Minority job gains called at risk at NSA, CIA, FBI

September 21, 1994|By Tom Bowman | Tom Bowman,Sun Staff Writer

WASHINGTON -- Women and minorities have only begun to crack the white male bastions of the FBI and the U.S. intelligence community, but that progress could fall victim to the congressional budget ax, top agency officials warned yesterday.

"It will be hard to hold on to the gains we made in the last couple of years," Vice Admiral John M. McConnell, director of the National Security Agency (NSA), told the House Intelligence Committee.

"The current rules essentially say, 'last hired, first fired,' " the admiral said.

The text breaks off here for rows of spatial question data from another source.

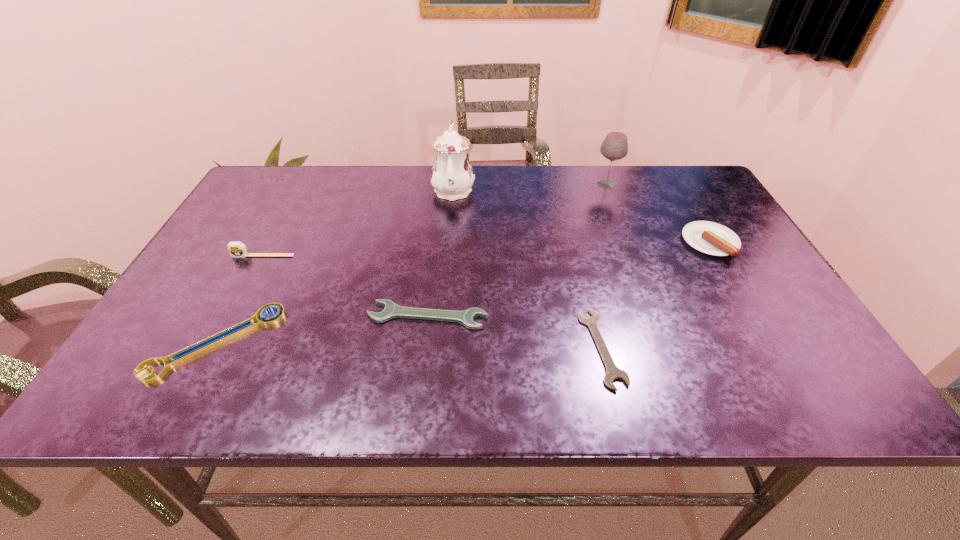
Identify the location of vacant area that lies between the second wrench from right to left and the tape measure. This screenshot has height=540, width=960. (346, 286).

The height and width of the screenshot is (540, 960). I want to click on empty space that is in between the tape measure and the shortest wrench, so click(433, 302).

At what (x,y) coordinates should I click in order to perform the action: click on free point between the tape measure and the rightmost object. Please return your answer as a coordinate pair (x, y). This screenshot has height=540, width=960. Looking at the image, I should click on tap(487, 249).

Identify the location of unoccupied area between the rightmost object and the fifth object from left to right. The height and width of the screenshot is (540, 960). (656, 295).

Locate an element on the screen. The height and width of the screenshot is (540, 960). blank region between the second wrench from right to left and the tape measure is located at coordinates (346, 286).

You are a GUI agent. You are given a task and a screenshot of the screen. Output one action in this format:
    pyautogui.click(x=<x>, y=<y>)
    Task: Click on the object that is the sixth closest to the second tallest object
    
    Given the screenshot: What is the action you would take?
    pyautogui.click(x=228, y=334)

Identify which object is located as the third nearest to the leftmost wrench. Please provide its 2D coordinates. Your answer should be formatted as a tuple, i.e. [(x, y)], where the tuple contains the x and y coordinates of a point satisfying the conditions above.

[(452, 176)]

Where is `wrench that is the closest one to the sausage`? The width and height of the screenshot is (960, 540). wrench that is the closest one to the sausage is located at coordinates (613, 372).

This screenshot has height=540, width=960. Find the location of `wrench that is the second closest one to the leftmost wrench`. wrench that is the second closest one to the leftmost wrench is located at coordinates (613, 372).

Locate an element on the screen. The width and height of the screenshot is (960, 540). free region that satisfies the following two spatial constraints: 1. at the front of the tape measure with the tape extended; 2. on the right side of the shortest wrench is located at coordinates (213, 348).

The intelligence agencies -- principally the CIA, Defense Intelligence Agency and NSA -- have been under orders from Congress to cut their budgets.

The concerns were echoed by FBI Director Louis J. Freeh, who said diversity will be "the first casualty" of budget cuts.

Admiral McConnell, whose Fort Meade-based agency employs more than 20,000 workers, said the current cuts of 700 to 1,000 workers a year have been made through attrition, but the possibility of layoffs remains.

After the hearing, Rep. Dan Glickman, the committee's chairman, said the committee would try to make sure that gains by women and minorities are not sacrificed to tight budgets. "We would hope it would not be the first casualty," he said.

"The Cold War era prevented us from publicly discussing some of the personnel problems of the intelligence community for fear that airing such issues might somehow result in harm to the national security," Mr. Glickman told the agency officials.

"However, with the Cold War over, it is important that these problems be brought to light and corrected."

Each of the agency directors reported progress in the hiring and promotion of women and minorities, although they testified that it would take years before their work forces reflected the population.

CIA Director James Woolsey said that over the past year minority representation at the agency has increased from 14.1 percent to 14.5 percent.

For fiscal year 1994, roughly 21 percent of new hires will be minorities.

Mr. Freeh said that during the past year six of 29 appointed to the position of special agent in charge of the FBI's field divisions have been minorities, three African-American men and three Hispanic men.

Admiral McConnell said that, while he had a target of 33.3 percent minorities among new employees, he surpassed it this year with 38.3 percent.